- _Document extract_
Oman walks domestic and regional tightrope

Published in MEED, 21 March 2018

Rare public protests broke out in the capital Muscat and a number of other towns and cities, including Salalah and Sur, in late January, as young Omanis expressed their frustration with the difficulty of finding a job. Unemployment continues to be one of the country’s greatest economic challenges, and one of its biggest political headaches too.

The government does not have the resources to be able to offer public sector jobs for everyone that emerges from school or university these days, but the private sector has proven unwilling or unable to pick up the slack. The authorities have been trying to force the pace, responding to the latest protests by placing a six-month ban on local companies employing any more expatriate staff in several hundred different jobs categories.

However, it has tried similar moves in the past without notable success, so there are limited expectations as to the impact the latest measures will have. There have also already been some negative consequences, with local media reporting that landlords are complaining that falling rental prices are due – in part at least – to the lower number of expats coming into the country.

One area that has seen some progress over recent months is Oman’s regional trade relations. Since the introduction by Bahrain, Egypt, Saudi Arabia and the UAE of an embargo on transport and trade with Qatar in June last year, Doha has increased its trade and investment in the sultanate, where it continues to receive a warm welcome. While noting that “people generally are concerned about what is happening in the region,” one local businessman in Muscat says: “It is encouraging that Qatari investors see Oman as a second regional hub. The situation has opened up opportunities for Omanis, with the possibility of more trade between Qatar and Oman than before.”

The ability of Oman to exploit the opportunities thrown up by the Qatar crisis, while still maintaining friendly relations with Riyadh, Abu Dhabi and others, is directly tied to Sultan Qaboos bin Said al-Said’s ability to tread an independent path – something he has consistently done since coming to power in 1970 after ousting his father. This ability to maintain friendly relations with all of its neighbours to everyone’s mutual benefit is a rare talent in the region, and one that has stood the country in good stead.

- _Material shown_
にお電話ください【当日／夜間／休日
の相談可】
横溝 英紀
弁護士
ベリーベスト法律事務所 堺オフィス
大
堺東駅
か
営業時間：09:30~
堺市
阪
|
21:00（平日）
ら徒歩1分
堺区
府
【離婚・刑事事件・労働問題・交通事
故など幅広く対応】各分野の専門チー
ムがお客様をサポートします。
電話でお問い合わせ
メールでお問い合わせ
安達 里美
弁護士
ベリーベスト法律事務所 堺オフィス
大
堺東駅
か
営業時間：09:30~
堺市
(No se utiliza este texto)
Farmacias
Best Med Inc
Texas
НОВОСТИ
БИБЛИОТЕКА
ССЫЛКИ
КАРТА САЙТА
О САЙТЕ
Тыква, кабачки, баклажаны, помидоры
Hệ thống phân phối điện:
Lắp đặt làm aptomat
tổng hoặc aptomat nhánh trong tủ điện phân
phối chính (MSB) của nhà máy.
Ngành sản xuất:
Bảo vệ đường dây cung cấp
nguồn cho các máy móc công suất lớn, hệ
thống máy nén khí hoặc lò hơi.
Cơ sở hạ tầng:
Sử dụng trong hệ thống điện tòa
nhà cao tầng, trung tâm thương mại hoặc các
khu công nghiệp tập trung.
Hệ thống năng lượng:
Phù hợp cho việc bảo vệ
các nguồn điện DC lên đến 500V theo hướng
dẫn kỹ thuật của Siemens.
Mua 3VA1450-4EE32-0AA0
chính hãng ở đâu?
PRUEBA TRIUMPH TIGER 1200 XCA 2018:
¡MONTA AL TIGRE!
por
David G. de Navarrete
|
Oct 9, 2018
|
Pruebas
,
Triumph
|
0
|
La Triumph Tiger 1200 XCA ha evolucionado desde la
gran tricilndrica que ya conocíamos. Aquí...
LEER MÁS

...

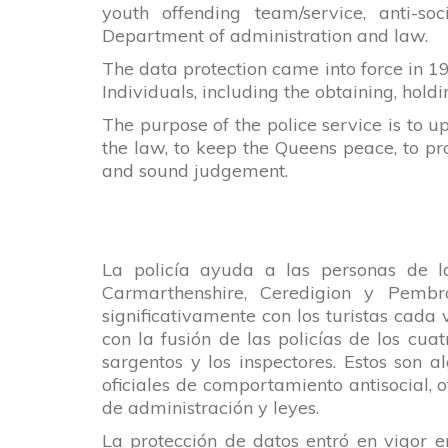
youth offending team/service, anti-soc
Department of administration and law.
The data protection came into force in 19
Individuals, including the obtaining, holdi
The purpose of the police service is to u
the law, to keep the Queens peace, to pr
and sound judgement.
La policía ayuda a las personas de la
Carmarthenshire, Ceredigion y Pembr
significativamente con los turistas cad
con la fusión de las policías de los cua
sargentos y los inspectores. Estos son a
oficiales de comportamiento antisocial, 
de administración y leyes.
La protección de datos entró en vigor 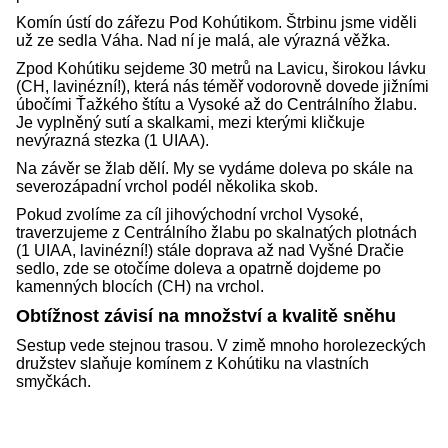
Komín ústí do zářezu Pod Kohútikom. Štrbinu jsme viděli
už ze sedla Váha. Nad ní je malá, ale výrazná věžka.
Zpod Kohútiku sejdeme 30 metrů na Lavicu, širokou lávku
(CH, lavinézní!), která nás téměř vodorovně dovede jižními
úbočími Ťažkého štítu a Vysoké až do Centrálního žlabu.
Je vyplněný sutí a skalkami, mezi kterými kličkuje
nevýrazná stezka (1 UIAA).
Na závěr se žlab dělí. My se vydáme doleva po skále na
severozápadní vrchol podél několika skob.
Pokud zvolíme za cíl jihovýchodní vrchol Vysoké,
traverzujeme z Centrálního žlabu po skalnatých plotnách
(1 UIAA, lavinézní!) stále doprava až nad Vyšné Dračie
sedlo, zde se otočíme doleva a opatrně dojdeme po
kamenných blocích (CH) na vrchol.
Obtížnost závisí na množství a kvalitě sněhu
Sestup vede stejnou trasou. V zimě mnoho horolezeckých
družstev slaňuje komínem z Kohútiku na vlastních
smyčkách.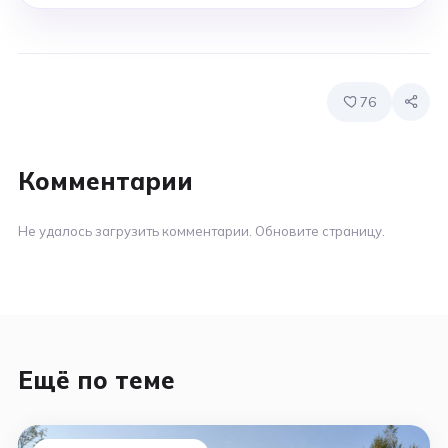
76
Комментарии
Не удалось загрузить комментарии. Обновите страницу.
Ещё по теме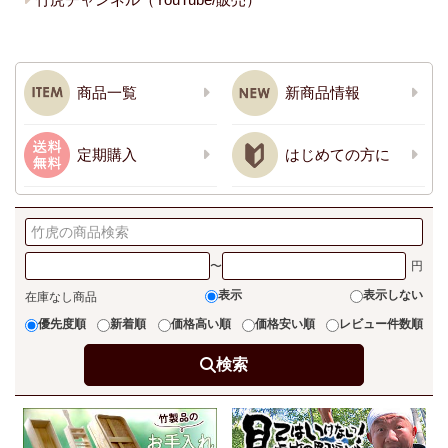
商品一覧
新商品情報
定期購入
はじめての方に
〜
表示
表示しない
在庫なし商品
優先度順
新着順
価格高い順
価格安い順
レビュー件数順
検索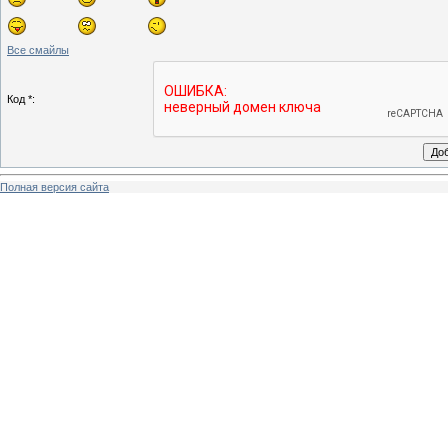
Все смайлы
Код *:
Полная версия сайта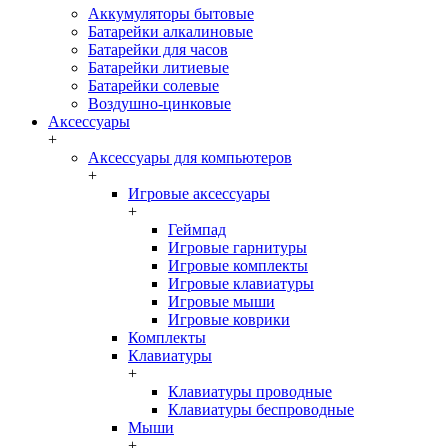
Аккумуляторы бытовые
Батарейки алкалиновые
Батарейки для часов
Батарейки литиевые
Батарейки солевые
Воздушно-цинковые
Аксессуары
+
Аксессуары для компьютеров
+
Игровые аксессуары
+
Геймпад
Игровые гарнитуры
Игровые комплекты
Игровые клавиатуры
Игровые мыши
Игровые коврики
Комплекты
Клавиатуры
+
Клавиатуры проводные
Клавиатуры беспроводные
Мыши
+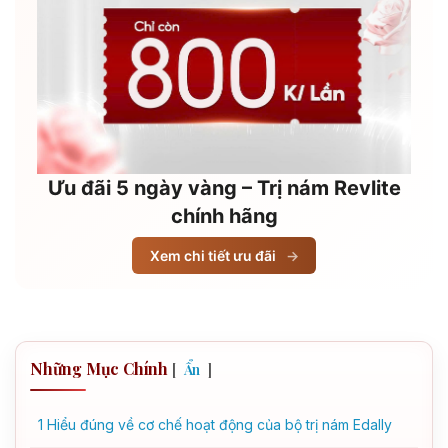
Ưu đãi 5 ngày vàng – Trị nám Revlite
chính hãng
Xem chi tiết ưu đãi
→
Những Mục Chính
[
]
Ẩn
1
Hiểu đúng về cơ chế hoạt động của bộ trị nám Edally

- _Activities_
(1) From the Oman article, copy the passage that begins at "Rare public protests" and stops after "political headaches too.", word for word.
(2) Continue the article on Oman from its last sentence.

- _Results of the exercise_
(1)
Rare public protests broke out in the capital Muscat and a number of other towns and cities, including Salalah and Sur, in late January, as young Omanis expressed their frustration with the difficulty of finding a job. Unemployment continues to be one of the country’s greatest economic challenges, and one of its biggest political headaches too.

(2)
“Oman’s approach to external affairs hasn’t changed,” says one long-term expat in Muscat. “They remain open and friendly with all neighbouring countries and all countries generally. Their approach has always been very diplomatic and helpful.”

Muscat has also been able to draw investment and interest from Iran. The Islamic republic has identified Oman’s Duqm port as a useful staging post for its international trade, and Tehran and Muscat are also continuing to pursue plans for a natural gas pipeline that will run from Iran to the sultanate, and from there on to India.

Muscat has also been showing a greater willingness to act as a mediator in the Yemen war of late. It has helped secure the release of many hostages over the past three years of fighting and, although Kuwait has been making the running in terms of regional diplomacy, Oman has also been willing to provide a useful neutral venue for those on both sides of the war.

In January, for example, senior Houthi negotiator Mohammed Abdel-Salam was reported to have accompanied US citizen Danny Lavon Burch to Muscat following his release by the rebel group. Abdel-Salam is said to have held talks with a number of Western diplomats while in the Omani capital. During the same month, Saudi Interior Minister Prince Abdelaziz bin Saud bin Naif al-Saud travelled to Oman, where he held talks with deputy prime minister Fahd bin Mahmoud al-Said among others.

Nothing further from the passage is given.